• _Given records_:
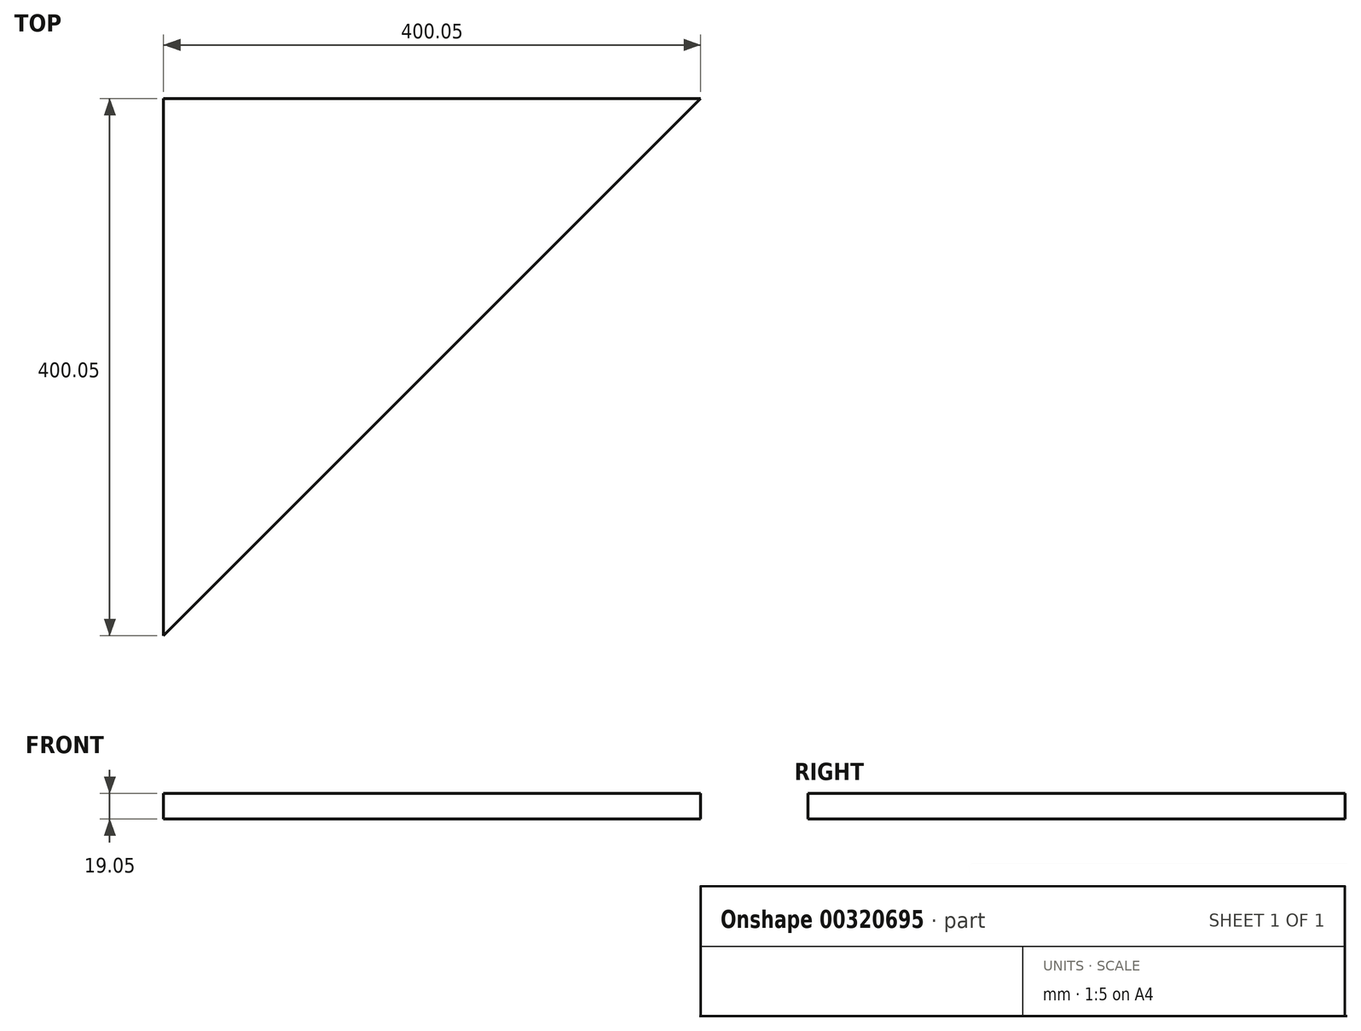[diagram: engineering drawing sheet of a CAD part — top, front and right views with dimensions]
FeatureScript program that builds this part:
annotation { "Feature Type Name" : "Feature", "Feature Type Description" : "" }
export const myFeature = defineFeature(function(context is Context, id is Id, definition is map)
    precondition{}
    {
        {
            var Q0;
            Q0=qCreatedBy(makeId("Top.planeOp"),FACE);
            var sketch = newSketch(context, id + "F0", { "sketchPlane" : qUnion([Q0])});
            skLineSegment(sketch, "E0", {"start": v(-40.72, 213.98) * mm, "end": v(-40.72, -186.07) * mm});
            skLineSegment(sketch, "E1", {"start": v(-40.72, 213.98) * mm, "end": v(359.33, 213.98) * mm});
            skLineSegment(sketch, "E2", {"start": v(359.33, 213.98) * mm, "end": v(-40.72, -186.07) * mm});
            skSolve(sketch);
        }
        {
            var Q0;
            Q0 = qSketchRegion(id + "F0", true);
            extrude(context, id + "F1", {"entities" : qUnion([Q0]), "depth" : 19.05 * mm});
        }
    });
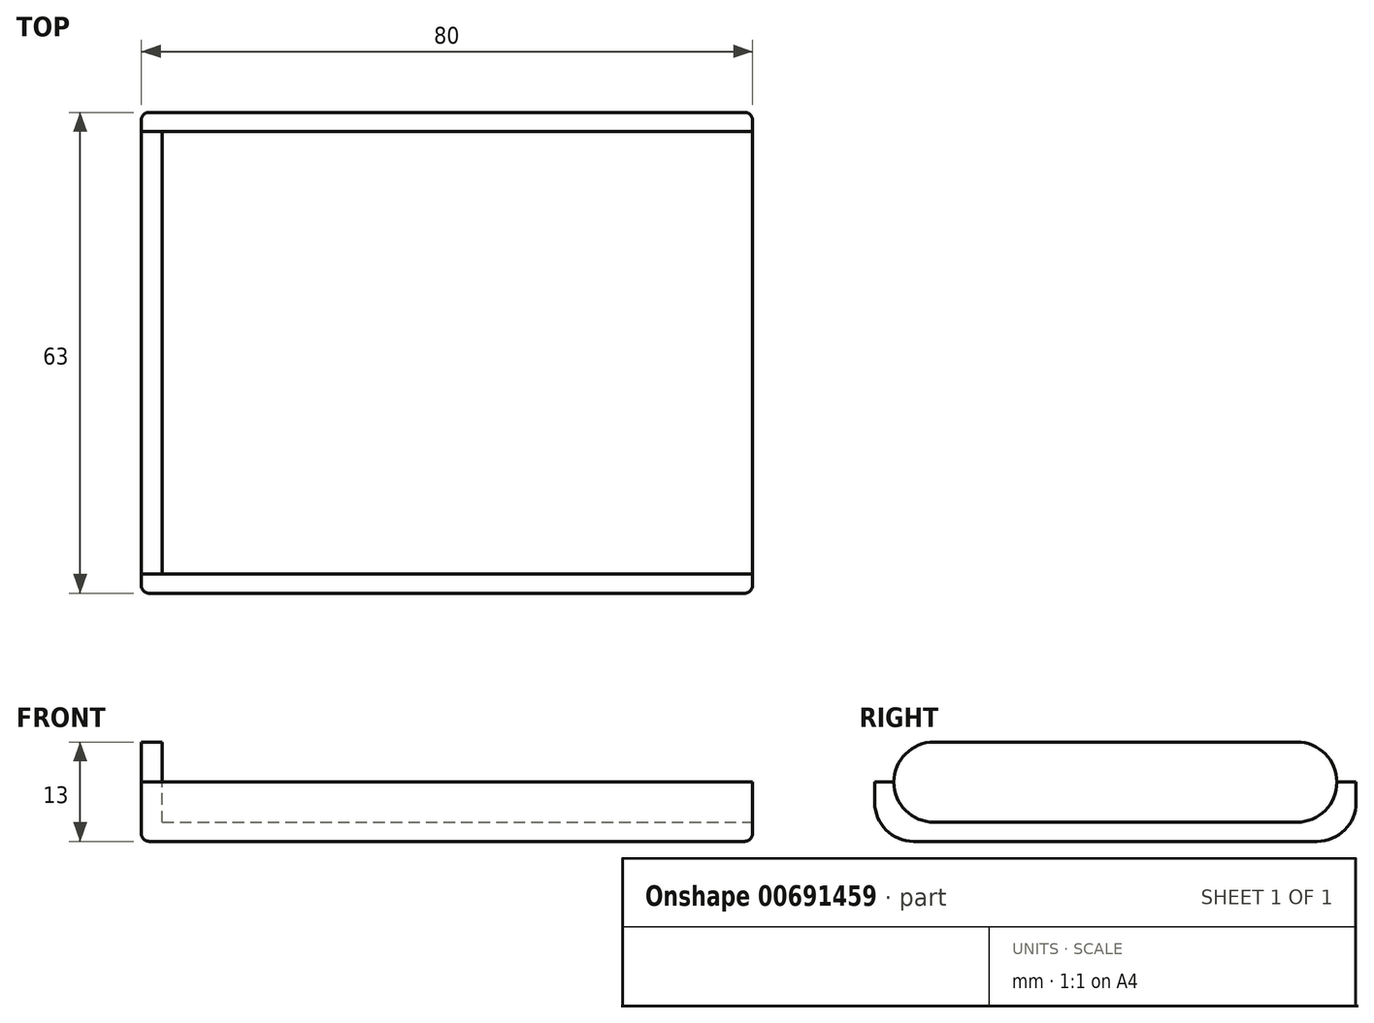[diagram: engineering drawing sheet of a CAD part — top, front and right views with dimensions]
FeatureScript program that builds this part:
annotation { "Feature Type Name" : "Feature", "Feature Type Description" : "" }
export const myFeature = defineFeature(function(context is Context, id is Id, definition is map)
    precondition{}
    {
        {
            var Q0;
            Q0=qCreatedBy(makeId("Top.planeOp"),FACE);
            var sketch = newSketch(context, id + "F0", { "sketchPlane" : qUnion([Q0])});
            skLineSegment(sketch, "E0.bottom", {"start": v(-31.63, 23.65) * mm, "end": v(48.37, 23.65) * mm});
            skLineSegment(sketch, "E0.top", {"start": v(-31.63, -39.35) * mm, "end": v(48.37, -39.35) * mm});
            skLineSegment(sketch, "E0.left", {"start": v(-31.63, 23.65) * mm, "end": v(-31.63, -39.35) * mm});
            skLineSegment(sketch, "E0.right", {"start": v(48.37, 23.65) * mm, "end": v(48.37, -39.35) * mm});
            skSolve(sketch);
        }
        {
            var Q0;
            Q0=makeQuery(id+"F0.imprint","IMPRINT",FACE,{"disambiguationData":[TD([[makeQuery(id+"F0.imprint","IMPRINT",EDGE,{"derivedFrom":sQuery(id+"F0.wireOp",EDGE,"E0.bottom")}),-1.0]])]});
            extrude(context, id + "F1", {"entities" : qUnion([Q0]), "depth" : 15.5 * mm, "offsetDistance" : 25.4 * mm});
        }
        {
            var Q0;
            Q0=makeQuery(id+"F1.opExtrude","SWEPT_FACE",FACE,{"disambiguationData":[OSD([sQuery(id+"F0.wireOp",EDGE,"E0.right")])]});
            var sketch = newSketch(context, id + "F2", { "sketchPlane" : qUnion([Q0])});
            skLineSegment(sketch, "E1", {"start": v(-7.85, 2.5) * mm, "end": v(15.9, 2.5) * mm});
            skLineSegment(sketch, "E2", {"start": v(-7.85, 13) * mm, "end": v(15.9, 13) * mm});
            skLineSegment(sketch, "E3", {"start": v(21.15, 7.75) * mm, "end": v(21.15, 7.75) * mm});
            skLineSegment(sketch, "E4", {"start": v(-7.85, 13) * mm, "end": v(-31.6, 13) * mm});
            skLineSegment(sketch, "E5", {"start": v(-7.85, 2.5) * mm, "end": v(-31.6, 2.5) * mm});
            skLineSegment(sketch, "E6", {"start": v(-36.85, 7.75) * mm, "end": v(-36.85, 7.75) * mm});
            skPoint(sketch, "E7.visualSharp", {"position": v(-36.85, 13) * mm});
            skArc(sketch, "E7.filletArc", {"start": v(-31.6, 13) * mm, "mid": v(-35.3, 11.46) * mm, "end": v(-36.85, 7.75) * mm});
            skPoint(sketch, "E8.visualSharp", {"position": v(-36.85, 2.5) * mm});
            skArc(sketch, "E8.filletArc", {"start": v(-36.85, 7.75) * mm, "mid": v(-35.3, 4.04) * mm, "end": v(-31.6, 2.5) * mm});
            skPoint(sketch, "E9.visualSharp", {"position": v(21.15, 13) * mm});
            skArc(sketch, "E9.filletArc", {"start": v(21.15, 7.75) * mm, "mid": v(19.62, 11.46) * mm, "end": v(15.9, 13) * mm});
            skPoint(sketch, "E10.visualSharp", {"position": v(21.15, 2.5) * mm});
            skArc(sketch, "E10.filletArc", {"start": v(15.9, 2.5) * mm, "mid": v(19.62, 4.04) * mm, "end": v(21.15, 7.75) * mm});
            skLineSegment(sketch, "E11", {"start": v(21.15, 7.75) * mm, "end": v(23.65, 7.75) * mm});
            skLineSegment(sketch, "E12", {"start": v(-36.85, 7.75) * mm, "end": v(-39.35, 7.75) * mm});
            skSolve(sketch);
        }
        {
            var Q0;
            Q0=makeQuery(id+"F2.imprint","IMPRINT",FACE,{"disambiguationData":[TD([[makeQuery(id+"F2.imprint","IMPRINT",EDGE,{"derivedFrom":sQuery(id+"F2.wireOp",EDGE,"E1")}),1.0]])]});
            extrude(context, id + "F3", {"entities" : qUnion([Q0]), "operationType" : NewBodyOperationType.REMOVE, "oppositeDirection" : true, "depth" : 77.25 * mm, "offsetDistance" : 25.4 * mm});
        }
        {
            var Q0;
            Q0=makeQuery(id+"F1.opExtrude","CAP_EDGE",EDGE,{"disambiguationData":[OSD([sQuery(id+"F0.wireOp",EDGE,"E0.top")])],"isStart":false});
            var Q1;
            Q1=makeQuery(id+"F1.opExtrude","CAP_EDGE",EDGE,{"disambiguationData":[OSD([sQuery(id+"F0.wireOp",EDGE,"E0.top")])],"isStart":true});
            var Q2;
            Q2=makeQuery(id+"F1.opExtrude","CAP_EDGE",EDGE,{"disambiguationData":[OSD([sQuery(id+"F0.wireOp",EDGE,"E0.bottom")])],"isStart":false});
            var Q3;
            Q3=makeQuery(id+"F1.opExtrude","CAP_EDGE",EDGE,{"disambiguationData":[OSD([sQuery(id+"F0.wireOp",EDGE,"E0.bottom")])],"isStart":true});
            fillet(context, id + "F4", {"entities" : qUnion([Q0, Q1, Q2, Q3]), "radius" : 5.08 * mm, "tangentPropagation" : true, "allowEdgeOverflow" : false});
        }
        {
            var Q0;
            Q0=makeQuery(id+"F1.opExtrude","CAP_EDGE",EDGE,{"disambiguationData":[OSD([sQuery(id+"F0.wireOp",EDGE,"E0.left")])],"isStart":false});
            var Q1;
            Q1=makeQuery(id+"F1.opExtrude","CAP_EDGE",EDGE,{"disambiguationData":[OSD([sQuery(id+"F0.wireOp",EDGE,"E0.right")])],"isStart":false});
            fillet(context, id + "F5", {"entities" : qUnion([Q0, Q1]), "radius" : 1 * mm, "tangentPropagation" : true, "allowEdgeOverflow" : false});
        }
        {
            var Q0;
            Q0=makeQuery(id+"F2.imprint","IMPRINT",FACE,{"disambiguationData":[TD([[makeQuery(id+"F2.imprint","IMPRINT",EDGE,{"derivedFrom":sQuery(id+"F2.wireOp",EDGE,"E2")}),1.0]])]});
            extrude(context, id + "F6", {"entities" : qUnion([Q0]), "operationType" : NewBodyOperationType.REMOVE, "oppositeDirection" : true, "depth" : 98.55 * mm, "offsetDistance" : 25.4 * mm});
        }
    });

• _What you have to do_:
Reproduce the records above line for line, leaving out the pictures.

• _Answer below_:
[diagram: engineering drawing sheet of a CAD part — top, front and right views with dimensions]
FeatureScript program that builds this part:
annotation { "Feature Type Name" : "Feature", "Feature Type Description" : "" }
export const myFeature = defineFeature(function(context is Context, id is Id, definition is map)
    precondition{}
    {
        {
            var Q0;
            Q0=qCreatedBy(makeId("Top.planeOp"),FACE);
            var sketch = newSketch(context, id + "F0", { "sketchPlane" : qUnion([Q0])});
            skLineSegment(sketch, "E0", {"start": v(-40.72, 213.98) * mm, "end": v(-40.72, -186.07) * mm});
            skLineSegment(sketch, "E1", {"start": v(-40.72, 213.98) * mm, "end": v(359.33, 213.98) * mm});
            skLineSegment(sketch, "E2", {"start": v(359.33, 213.98) * mm, "end": v(-40.72, -186.07) * mm});
            skSolve(sketch);
        }
        {
            var Q0;
            Q0 = qSketchRegion(id + "F0", true);
            extrude(context, id + "F1", {"entities" : qUnion([Q0]), "depth" : 19.05 * mm});
        }
    });
[diagram: engineering drawing sheet of a CAD part — top, front and right views with dimensions]
FeatureScript program that builds this part:
annotation { "Feature Type Name" : "Feature", "Feature Type Description" : "" }
export const myFeature = defineFeature(function(context is Context, id is Id, definition is map)
    precondition{}
    {
        {
            var Q0;
            Q0=qCreatedBy(makeId("Top.planeOp"),FACE);
            var sketch = newSketch(context, id + "F0", { "sketchPlane" : qUnion([Q0])});
            skLineSegment(sketch, "E0.bottom", {"start": v(-31.63, 23.65) * mm, "end": v(48.37, 23.65) * mm});
            skLineSegment(sketch, "E0.top", {"start": v(-31.63, -39.35) * mm, "end": v(48.37, -39.35) * mm});
            skLineSegment(sketch, "E0.left", {"start": v(-31.63, 23.65) * mm, "end": v(-31.63, -39.35) * mm});
            skLineSegment(sketch, "E0.right", {"start": v(48.37, 23.65) * mm, "end": v(48.37, -39.35) * mm});
            skSolve(sketch);
        }
        {
            var Q0;
            Q0=makeQuery(id+"F0.imprint","IMPRINT",FACE,{"disambiguationData":[TD([[makeQuery(id+"F0.imprint","IMPRINT",EDGE,{"derivedFrom":sQuery(id+"F0.wireOp",EDGE,"E0.bottom")}),-1.0]])]});
            extrude(context, id + "F1", {"entities" : qUnion([Q0]), "depth" : 15.5 * mm, "offsetDistance" : 25.4 * mm});
        }
        {
            var Q0;
            Q0=makeQuery(id+"F1.opExtrude","SWEPT_FACE",FACE,{"disambiguationData":[OSD([sQuery(id+"F0.wireOp",EDGE,"E0.right")])]});
            var sketch = newSketch(context, id + "F2", { "sketchPlane" : qUnion([Q0])});
            skLineSegment(sketch, "E1", {"start": v(-7.85, 2.5) * mm, "end": v(15.9, 2.5) * mm});
            skLineSegment(sketch, "E2", {"start": v(-7.85, 13) * mm, "end": v(15.9, 13) * mm});
            skLineSegment(sketch, "E3", {"start": v(21.15, 7.75) * mm, "end": v(21.15, 7.75) * mm});
            skLineSegment(sketch, "E4", {"start": v(-7.85, 13) * mm, "end": v(-31.6, 13) * mm});
            skLineSegment(sketch, "E5", {"start": v(-7.85, 2.5) * mm, "end": v(-31.6, 2.5) * mm});
            skLineSegment(sketch, "E6", {"start": v(-36.85, 7.75) * mm, "end": v(-36.85, 7.75) * mm});
            skPoint(sketch, "E7.visualSharp", {"position": v(-36.85, 13) * mm});
            skArc(sketch, "E7.filletArc", {"start": v(-31.6, 13) * mm, "mid": v(-35.3, 11.46) * mm, "end": v(-36.85, 7.75) * mm});
            skPoint(sketch, "E8.visualSharp", {"position": v(-36.85, 2.5) * mm});
            skArc(sketch, "E8.filletArc", {"start": v(-36.85, 7.75) * mm, "mid": v(-35.3, 4.04) * mm, "end": v(-31.6, 2.5) * mm});
            skPoint(sketch, "E9.visualSharp", {"position": v(21.15, 13) * mm});
            skArc(sketch, "E9.filletArc", {"start": v(21.15, 7.75) * mm, "mid": v(19.62, 11.46) * mm, "end": v(15.9, 13) * mm});
            skPoint(sketch, "E10.visualSharp", {"position": v(21.15, 2.5) * mm});
            skArc(sketch, "E10.filletArc", {"start": v(15.9, 2.5) * mm, "mid": v(19.62, 4.04) * mm, "end": v(21.15, 7.75) * mm});
            skLineSegment(sketch, "E11", {"start": v(21.15, 7.75) * mm, "end": v(23.65, 7.75) * mm});
            skLineSegment(sketch, "E12", {"start": v(-36.85, 7.75) * mm, "end": v(-39.35, 7.75) * mm});
            skSolve(sketch);
        }
        {
            var Q0;
            Q0=makeQuery(id+"F2.imprint","IMPRINT",FACE,{"disambiguationData":[TD([[makeQuery(id+"F2.imprint","IMPRINT",EDGE,{"derivedFrom":sQuery(id+"F2.wireOp",EDGE,"E1")}),1.0]])]});
            extrude(context, id + "F3", {"entities" : qUnion([Q0]), "operationType" : NewBodyOperationType.REMOVE, "oppositeDirection" : true, "depth" : 77.25 * mm, "offsetDistance" : 25.4 * mm});
        }
        {
            var Q0;
            Q0=makeQuery(id+"F1.opExtrude","CAP_EDGE",EDGE,{"disambiguationData":[OSD([sQuery(id+"F0.wireOp",EDGE,"E0.top")])],"isStart":false});
            var Q1;
            Q1=makeQuery(id+"F1.opExtrude","CAP_EDGE",EDGE,{"disambiguationData":[OSD([sQuery(id+"F0.wireOp",EDGE,"E0.top")])],"isStart":true});
            var Q2;
            Q2=makeQuery(id+"F1.opExtrude","CAP_EDGE",EDGE,{"disambiguationData":[OSD([sQuery(id+"F0.wireOp",EDGE,"E0.bottom")])],"isStart":false});
            var Q3;
            Q3=makeQuery(id+"F1.opExtrude","CAP_EDGE",EDGE,{"disambiguationData":[OSD([sQuery(id+"F0.wireOp",EDGE,"E0.bottom")])],"isStart":true});
            fillet(context, id + "F4", {"entities" : qUnion([Q0, Q1, Q2, Q3]), "radius" : 5.08 * mm, "tangentPropagation" : true, "allowEdgeOverflow" : false});
        }
        {
            var Q0;
            Q0=makeQuery(id+"F1.opExtrude","CAP_EDGE",EDGE,{"disambiguationData":[OSD([sQuery(id+"F0.wireOp",EDGE,"E0.left")])],"isStart":false});
            var Q1;
            Q1=makeQuery(id+"F1.opExtrude","CAP_EDGE",EDGE,{"disambiguationData":[OSD([sQuery(id+"F0.wireOp",EDGE,"E0.right")])],"isStart":false});
            fillet(context, id + "F5", {"entities" : qUnion([Q0, Q1]), "radius" : 1 * mm, "tangentPropagation" : true, "allowEdgeOverflow" : false});
        }
        {
            var Q0;
            Q0=makeQuery(id+"F2.imprint","IMPRINT",FACE,{"disambiguationData":[TD([[makeQuery(id+"F2.imprint","IMPRINT",EDGE,{"derivedFrom":sQuery(id+"F2.wireOp",EDGE,"E2")}),1.0]])]});
            extrude(context, id + "F6", {"entities" : qUnion([Q0]), "operationType" : NewBodyOperationType.REMOVE, "oppositeDirection" : true, "depth" : 98.55 * mm, "offsetDistance" : 25.4 * mm});
        }
    });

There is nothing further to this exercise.